The speaker will be Donovan Fifield. He is a Ph.D. Candidate at the University of Virginia. He has studied history at University of Connecticut and Memorial University of Newfoundland. Donovan studies finance, political economy, and debt litigation in colonial British America. His current research interests, and dissertation project track the intersection between war finance contracts and political instability in eighteenth-century New York and Greater New England.
Donovan will be presenting a paper on "Credit and Imperial Crises in the American Urban Northeast, 1739-1775.” A description of the paper is below. The paper will be pre-circulated to registered participants in advance of the seminar meeting.
To attend the seminar and to receive a copy of the paper, please register via Zoom.
The David Center for the American Revolution Seminar serves as a forum for works-in-progress that explore topics in the era of the American Revolution (1750-1820). Questions about the series may be directed to Adrianna Link, Head of Scholarly Programs, at email@example.com.

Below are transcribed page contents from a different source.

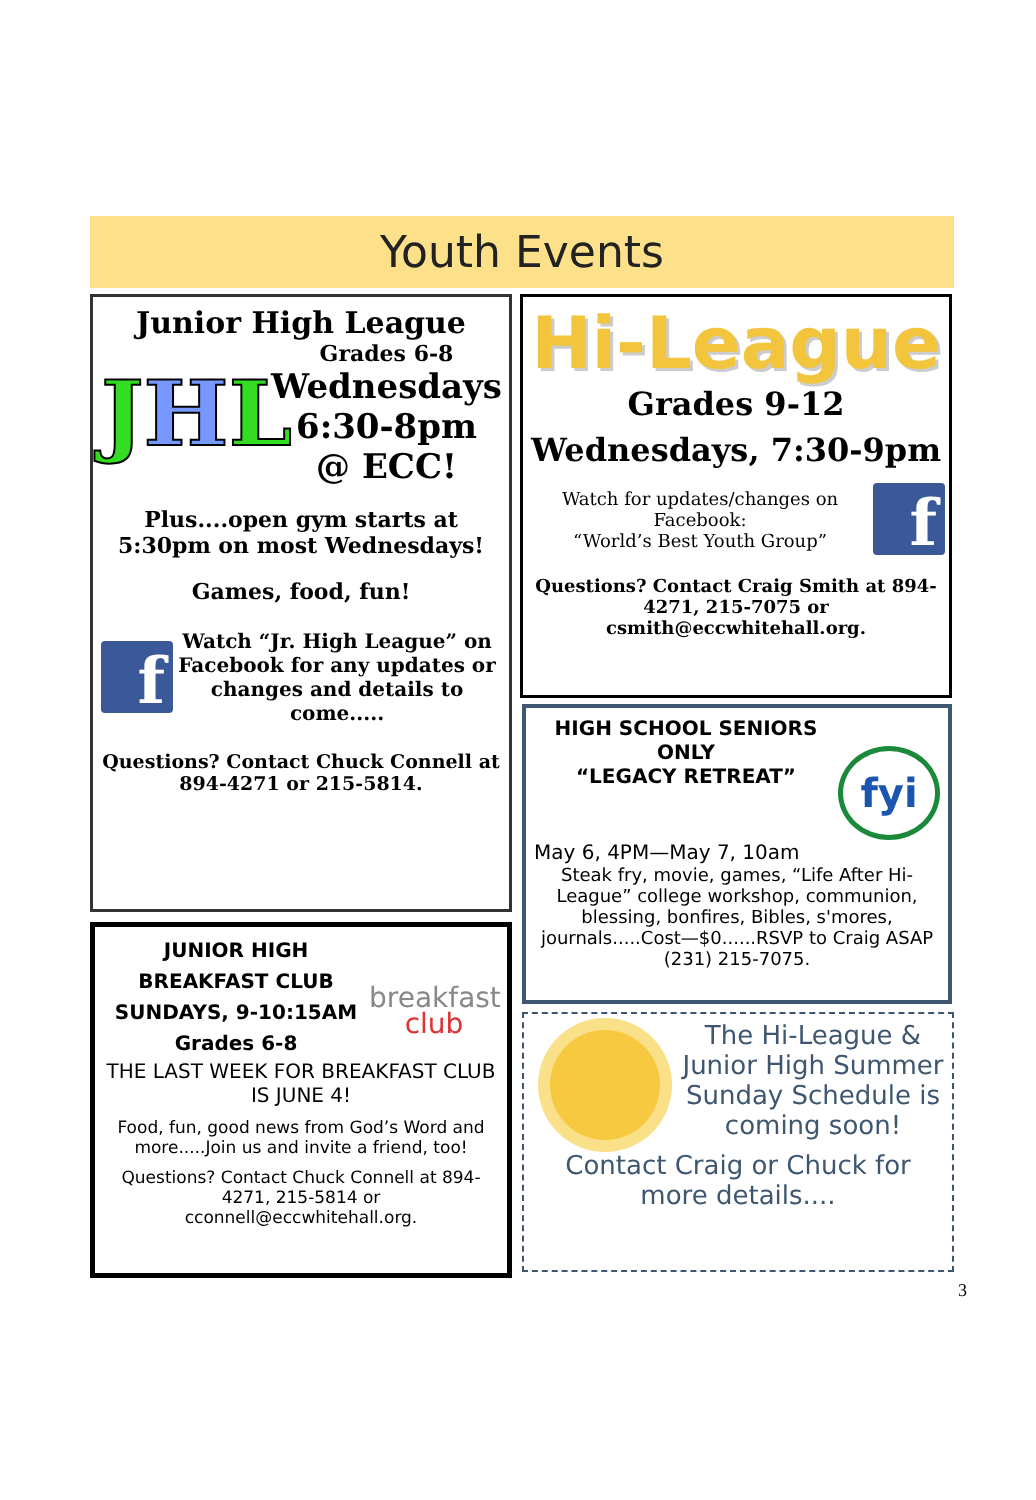Youth Events
Junior High League
JHL
Grades 6-8
Wednesdays
6:30-8pm
@ ECC!
Plus....open gym starts at 5:30pm on most Wednesdays!
Games, food, fun!
f
Watch “Jr. High League” on Facebook for any updates or changes and details to come.....
Questions? Contact Chuck Connell at 894-4271 or 215-5814.
Hi-League
Grades 9-12
Wednesdays, 7:30-9pm
Watch for updates/changes on Facebook:
“World’s Best Youth Group”
f
Questions? Contact Craig Smith at 894-4271, 215-7075 or csmith@eccwhitehall.org.
HIGH SCHOOL SENIORS
ONLY
“LEGACY RETREAT”
fyi
May 6, 4PM—May 7, 10am
Steak fry, movie, games, “Life After Hi-League” college workshop, communion, blessing, bonfires, Bibles, s'mores, journals.....Cost—$0......RSVP to Craig ASAP (231) 215-7075.
JUNIOR HIGH
BREAKFAST CLUB
SUNDAYS, 9-10:15AM
Grades 6-8
breakfast
club
THE LAST WEEK FOR BREAKFAST CLUB IS JUNE 4!
Food, fun, good news from God’s Word and more.....Join us and invite a friend, too!
Questions? Contact Chuck Connell at 894-4271, 215-5814 or cconnell@eccwhitehall.org.
The Hi-League & Junior High Summer Sunday Schedule is coming soon!
Contact Craig or Chuck for more details....
3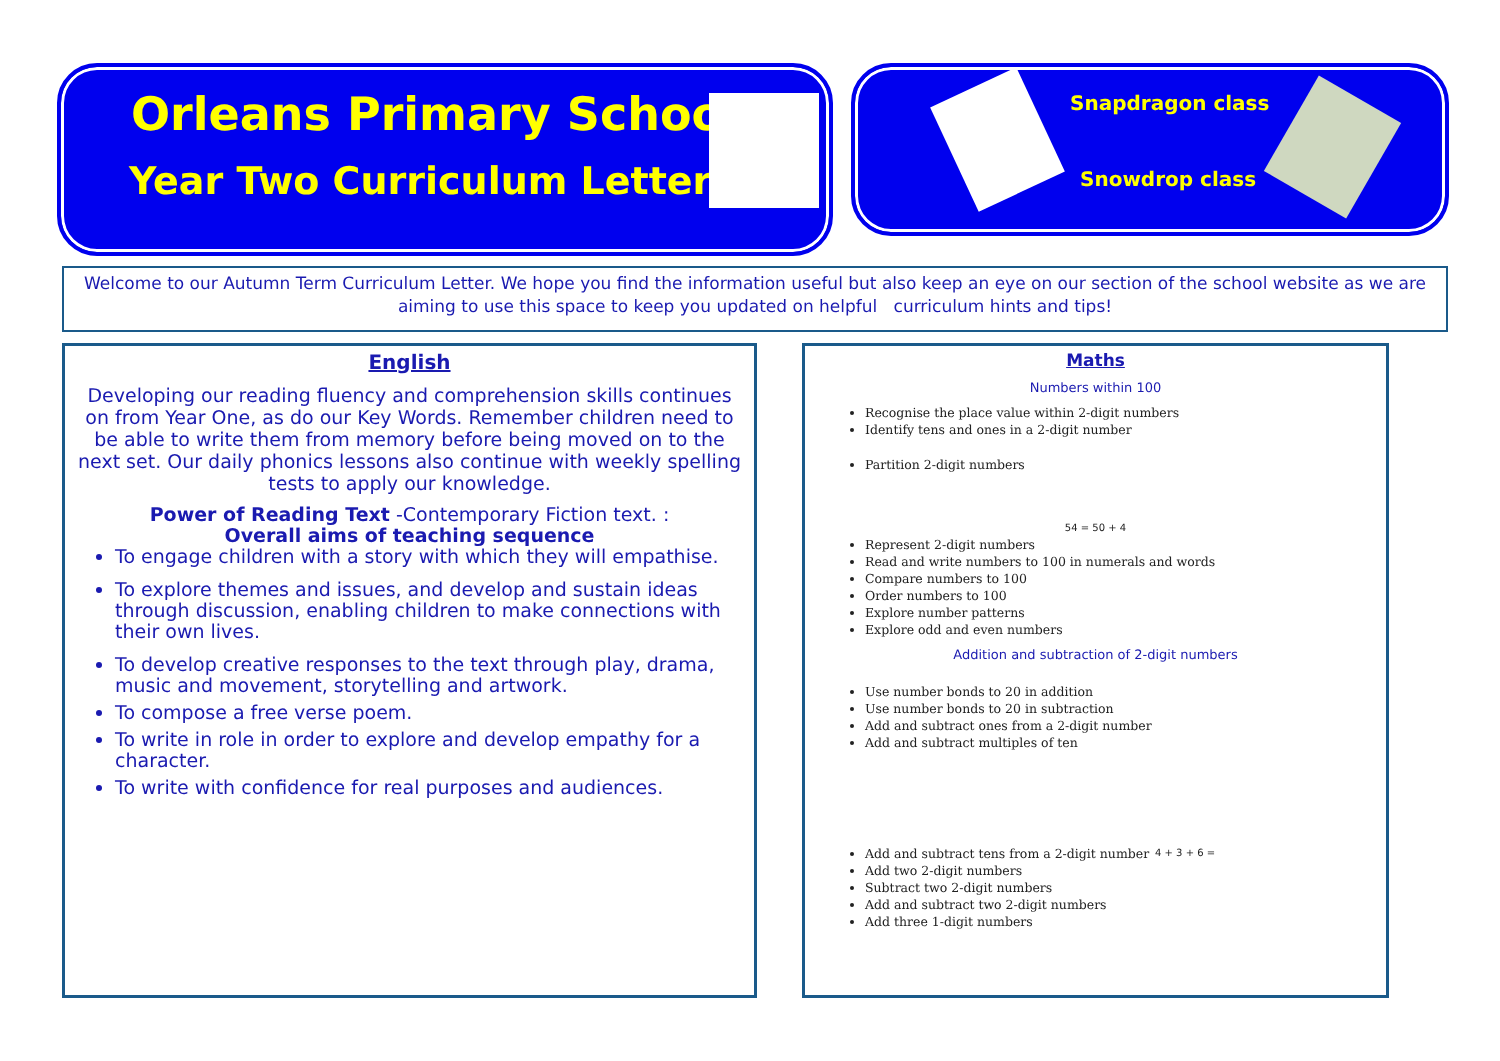Orleans Primary School
Year Two Curriculum Letter
Snapdragon class
Snowdrop class
Welcome to our Autumn Term Curriculum Letter. We hope you find the information useful but also keep an eye on our section of the school website as we are aiming to use this space to keep you updated on helpful curriculum hints and tips!
English
Developing our reading fluency and comprehension skills continues on from Year One, as do our Key Words. Remember children need to be able to write them from memory before being moved on to the next set. Our daily phonics lessons also continue with weekly spelling tests to apply our knowledge.
Power of Reading Text -Contemporary Fiction text. :
Overall aims of teaching sequence
To engage children with a story with which they will empathise.
To explore themes and issues, and develop and sustain ideas through discussion, enabling children to make connections with their own lives.
To develop creative responses to the text through play, drama, music and movement, storytelling and artwork.
To compose a free verse poem.
To write in role in order to explore and develop empathy for a character.
To write with confidence for real purposes and audiences.
Maths
Numbers within 100
Recognise the place value within 2-digit numbers
Identify tens and ones in a 2-digit number
Partition 2-digit numbers
54 = 50 + 4
Represent 2-digit numbers
Read and write numbers to 100 in numerals and words
Compare numbers to 100
Order numbers to 100
Explore number patterns
Explore odd and even numbers
Addition and subtraction of 2-digit numbers
Use number bonds to 20 in addition
Use number bonds to 20 in subtraction
Add and subtract ones from a 2-digit number
Add and subtract multiples of ten
4 + 3 + 6 =
Add and subtract tens from a 2-digit number
Add two 2-digit numbers
Subtract two 2-digit numbers
Add and subtract two 2-digit numbers
Add three 1-digit numbers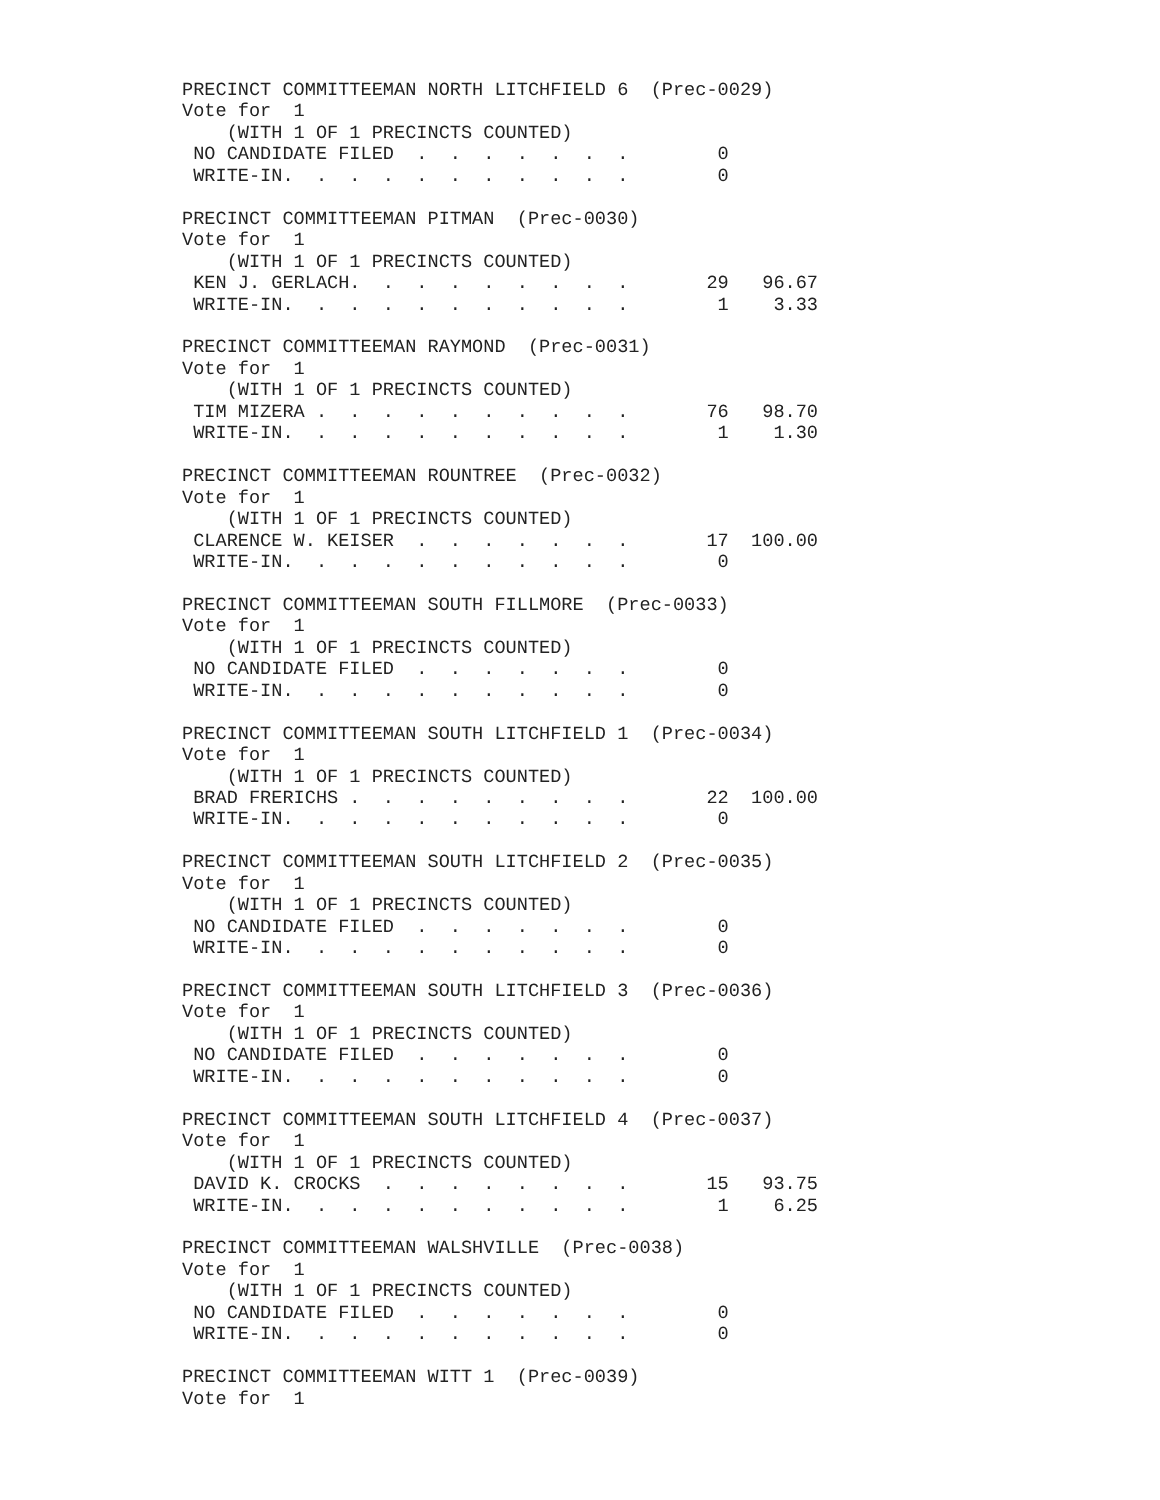PRECINCT COMMITTEEMAN NORTH LITCHFIELD 6  (Prec-0029)
Vote for  1
    (WITH 1 OF 1 PRECINCTS COUNTED)
 NO CANDIDATE FILED  .  .  .  .  .  .  .        0
 WRITE-IN.  .  .  .  .  .  .  .  .  .  .        0

PRECINCT COMMITTEEMAN PITMAN  (Prec-0030)
Vote for  1
    (WITH 1 OF 1 PRECINCTS COUNTED)
 KEN J. GERLACH.  .  .  .  .  .  .  .  .       29   96.67
 WRITE-IN.  .  .  .  .  .  .  .  .  .  .        1    3.33

PRECINCT COMMITTEEMAN RAYMOND  (Prec-0031)
Vote for  1
    (WITH 1 OF 1 PRECINCTS COUNTED)
 TIM MIZERA .  .  .  .  .  .  .  .  .  .       76   98.70
 WRITE-IN.  .  .  .  .  .  .  .  .  .  .        1    1.30

PRECINCT COMMITTEEMAN ROUNTREE  (Prec-0032)
Vote for  1
    (WITH 1 OF 1 PRECINCTS COUNTED)
 CLARENCE W. KEISER  .  .  .  .  .  .  .       17  100.00
 WRITE-IN.  .  .  .  .  .  .  .  .  .  .        0

PRECINCT COMMITTEEMAN SOUTH FILLMORE  (Prec-0033)
Vote for  1
    (WITH 1 OF 1 PRECINCTS COUNTED)
 NO CANDIDATE FILED  .  .  .  .  .  .  .        0
 WRITE-IN.  .  .  .  .  .  .  .  .  .  .        0

PRECINCT COMMITTEEMAN SOUTH LITCHFIELD 1  (Prec-0034)
Vote for  1
    (WITH 1 OF 1 PRECINCTS COUNTED)
 BRAD FRERICHS .  .  .  .  .  .  .  .  .       22  100.00
 WRITE-IN.  .  .  .  .  .  .  .  .  .  .        0

PRECINCT COMMITTEEMAN SOUTH LITCHFIELD 2  (Prec-0035)
Vote for  1
    (WITH 1 OF 1 PRECINCTS COUNTED)
 NO CANDIDATE FILED  .  .  .  .  .  .  .        0
 WRITE-IN.  .  .  .  .  .  .  .  .  .  .        0

PRECINCT COMMITTEEMAN SOUTH LITCHFIELD 3  (Prec-0036)
Vote for  1
    (WITH 1 OF 1 PRECINCTS COUNTED)
 NO CANDIDATE FILED  .  .  .  .  .  .  .        0
 WRITE-IN.  .  .  .  .  .  .  .  .  .  .        0

PRECINCT COMMITTEEMAN SOUTH LITCHFIELD 4  (Prec-0037)
Vote for  1
    (WITH 1 OF 1 PRECINCTS COUNTED)
 DAVID K. CROCKS  .  .  .  .  .  .  .  .       15   93.75
 WRITE-IN.  .  .  .  .  .  .  .  .  .  .        1    6.25

PRECINCT COMMITTEEMAN WALSHVILLE  (Prec-0038)
Vote for  1
    (WITH 1 OF 1 PRECINCTS COUNTED)
 NO CANDIDATE FILED  .  .  .  .  .  .  .        0
 WRITE-IN.  .  .  .  .  .  .  .  .  .  .        0

PRECINCT COMMITTEEMAN WITT 1  (Prec-0039)
Vote for  1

"Credit and Imperial Crises in the American Urban Northeast, 1739-1775” refocuses the origins of the American Revolution by showing deep material interests that caused a divergence between provincial and imperial interests in colonial New England and New York. Rather than viewing the changes in government and political ideology in the decade leading to the Revolution as causal, this paper traces the origins of the conflict to long-term, commonplace, material interests stretching back two generations prior to the traditional “founding generation.” This paper argues that war contracting aggravated swings in credit cycles in colonial wars between 1739 to 1763. Contracting gave some major financiers a competitive edge in the market for one of the most pervasive industries in the eighteenth century, war. False promises of debt repayment by commercial elites backed by imperial fiat led to a major credit contraction following the Seven Years’ War when imperial agents failed to bring in the revenue from England necessary to cover their liabilities. The timing of this, largely unstudied, credit crisis correlates exactly with the timing of the British-American imperial crisis of the 1760s and 1770s. This paper argues for the existence of direct causal links from false imperial financial promises, to the decline of material colonists’ wellbeing, and ultimately violent revolution.